Mas também há ceticismo de que mais um massacre mudará substancialmente o debate sobre armas no país, que é profundamente político. Curbelo é um dos autores de um projeto de lei que proibiria os bump stocks, dispositivos que fazem um rifle semiautomático se comportar como uma arma totalmente automática, disparando tiros mais rapidamente. Eles foram usados em outubro por Stephen Paddock, no atentado que matou 58 pessoas e feriu mais de 500 em um show de música country em Las Vegas.
Uma coalizão bipartidária no Congresso e a NRA quase imediatamente afirmaram que os dispositivos devem estar sujeitos a regulamentos adicionais. Legisladores republicanos passaram a bola para o Departamento de Álcool, Tabaco, Armas de Fogo e Explosivos, que afirmou não poder regulamentar bump stocks, a menos que o Congresso altere a lei - a questão está sob revisão administrativa. Foram propostos projetos de lei no Senado e na Câmara para proibir completamente os bump stocks, mas nenhum foi aprovado. A NRA se opõe às medidas.

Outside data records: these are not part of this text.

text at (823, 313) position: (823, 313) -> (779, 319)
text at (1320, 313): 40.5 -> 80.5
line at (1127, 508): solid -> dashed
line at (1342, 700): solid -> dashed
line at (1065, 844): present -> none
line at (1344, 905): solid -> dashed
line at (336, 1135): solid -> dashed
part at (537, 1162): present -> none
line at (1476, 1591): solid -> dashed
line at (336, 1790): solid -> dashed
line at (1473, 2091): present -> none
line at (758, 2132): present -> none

“Sempre há uma chance de o Congresso fazer algo", disse Lloyd. "Mas eles já provaram uma e outra vez que não irão agir".
Mesmo que o Congresso atue, muitos acreditam que uma ação efetiva só será tomada em nível estadual. Pelo menos 15 estados estão considerando leis que proíbem os bump stocks. Massachusetts e New Jersey os proibiram após o tiroteio de Las Vegas, e na Califórnia eles já eram ilegais.
Existe agora a esperança de que leis que garantam medidas preventivas para restringir a violência armada, também conhecidas como mandados de proteção de extremo risco, ganhem impulso nos legislativos estaduais.
"É uma lei que permite o devido processo e dá às famílias e à polícia ferramentas para que seja possível eliminar as armas de uma tragédia antes que uma tragédia ocorra", disse Andrew Patrick, porta-voz do grupo Coalition to Stop Gun Violence.
Patrick disse que é "um enorme avanço" o fato de Rubio apoiar estas leis e de haver um artigo na revista National Review pedindo que os republicanos apoiassem as medidas propostas.
O governador do Ohio, John Kasich (Republicano), disse em uma entrevista à CNN que gostaria de ver algo semelhante às leis de ordem preventiva - mas sem apoiá-las especificamente - e que agora é hora para Trump e o Congresso aprovarem medidas de "senso comum", como aumentar o rigor das verificações de antecedentes.
"Esta é uma oportunidade", disse Kasich. "E acredito que aqueles que são defensores da Segunda Emenda percebem que reformas reais de senso comum podem acontecer neste país para responder aos gritos e à angústia de pessoas em todo o país que perderam as pessoas que amavam".